Like many Christians, as I later realized, many of my “wants” were in the right place. Discovering this brought a measure of comfort. After all, I hungered to please God and longed to be a truly “good Christian”.  One thing that seemed lacking now was joy, the happy measure of joy I had tasted in those earlier God-companioned days.

And too, the sweet empowering love of earlier days began to wane. My good Savior’s springs of abundant living were being traded for an overburdening list of shoulds.

Only later would I recover the way of living Jesus had in mind for his disciples all along. More of a fruit-bearing kind of living. While not all things going forward would prove fun or easy, my way would become characterized more as a joyous, teamed-up partnership with him.

In the company of fellow disciples-in-training, I could move ahead under his accepting, empowering Spirit. The season was to become a very special period of training for me – especially in discovering how eager Jesus was about all this. His label for it, “life in abundance. . . in the easy yoke”.

(c)2022 Jerry Lout

Help En Route

Taking Jesus Christ as both our destination (our full human aim) and our with-God companion, we soon realize (or likely should) that our basic life focus really must change.
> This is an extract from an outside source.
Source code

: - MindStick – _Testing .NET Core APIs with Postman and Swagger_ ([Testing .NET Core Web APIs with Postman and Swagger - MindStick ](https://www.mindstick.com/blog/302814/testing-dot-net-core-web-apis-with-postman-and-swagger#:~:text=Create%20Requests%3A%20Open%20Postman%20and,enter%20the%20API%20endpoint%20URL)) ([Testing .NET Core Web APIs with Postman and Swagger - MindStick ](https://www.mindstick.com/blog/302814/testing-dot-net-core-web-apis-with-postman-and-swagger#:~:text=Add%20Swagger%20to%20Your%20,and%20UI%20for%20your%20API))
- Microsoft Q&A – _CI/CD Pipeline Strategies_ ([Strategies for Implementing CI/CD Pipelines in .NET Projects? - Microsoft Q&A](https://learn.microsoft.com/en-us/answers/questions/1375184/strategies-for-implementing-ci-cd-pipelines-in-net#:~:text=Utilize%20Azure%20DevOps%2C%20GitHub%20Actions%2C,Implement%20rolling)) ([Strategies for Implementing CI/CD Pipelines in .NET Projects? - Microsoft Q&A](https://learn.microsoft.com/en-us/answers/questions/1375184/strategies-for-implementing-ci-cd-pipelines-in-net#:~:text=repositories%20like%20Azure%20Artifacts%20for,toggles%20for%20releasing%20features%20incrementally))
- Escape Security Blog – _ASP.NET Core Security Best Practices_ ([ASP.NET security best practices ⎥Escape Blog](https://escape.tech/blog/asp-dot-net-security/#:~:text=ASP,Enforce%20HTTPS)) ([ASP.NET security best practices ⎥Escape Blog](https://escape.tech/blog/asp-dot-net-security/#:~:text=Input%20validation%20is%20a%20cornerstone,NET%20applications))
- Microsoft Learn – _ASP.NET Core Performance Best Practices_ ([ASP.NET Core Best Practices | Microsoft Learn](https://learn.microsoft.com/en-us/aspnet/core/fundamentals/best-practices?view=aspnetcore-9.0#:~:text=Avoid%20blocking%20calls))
To quote John the Baptizer, “He (Jesus) must increase, I must decrease.” After all, a Jesus-resemblance does not naturally spring forth through this jar of clay which God unflatteringly labels “dust”.

We ask God to lend a hand in training us to live as we are designed to live. He does better, not giving merely his hand but his entire self.

Here is how I think this “with-Jesus” living works.

First, he shows to us our need of getting rescued. Next he rescues us through sacrificially dying and then resurrecting. By this means Jesus has supplied us with something incalculable – forgiveness of all wrongs. All.

This is the start.

God now sets us on an entirely new path by which we along with others shall walk. Jesus shares with us his life and his kind of living here, now, in this broken world.

Also, quite amazingly, God introduces another element. He supplies a Helper – a living, empowering personal helper to aid us throughout. Holy Spirit (the Helper) moves into our lives.

Jesus makes clear that his gracious, all-powerful Holy Spirit is now among us to work mightily in shaping us to grow ever more like our master.

Under the Spirit’s empowering and in the guidance of God’s Word, the Bible, we proceed forward taking wonderful baby steps, in living as Jesus lives. Furthermore, we are helped at nearly every turn by other fellow disciples.

Do we tremble a little with fear? Are we uncertain of what our tomorrows hold? Surely.

Still, faith and love tug us forward.  Confidence in him has taken root.

Family members – those other imperfect but forward-moving disciples – travel with us and we with them. We are indeed an imperfect, sometimes struggling company of persons. Some have employed the term, Ragamuffins. Our aim is Jesus.

We want above all else to be with Jesus and to grow to love like him – to give like him, and to laugh and to weep and to serve like him.

The one way this happens is in spending time with Jesus. Often simply one-on-one, but also with him in the presence of those “others” of his family. They need us. We need them.

Our coming to fully resemble who Jesus is in the world is no sprint.

But in the company of his grace we are set. We lean in.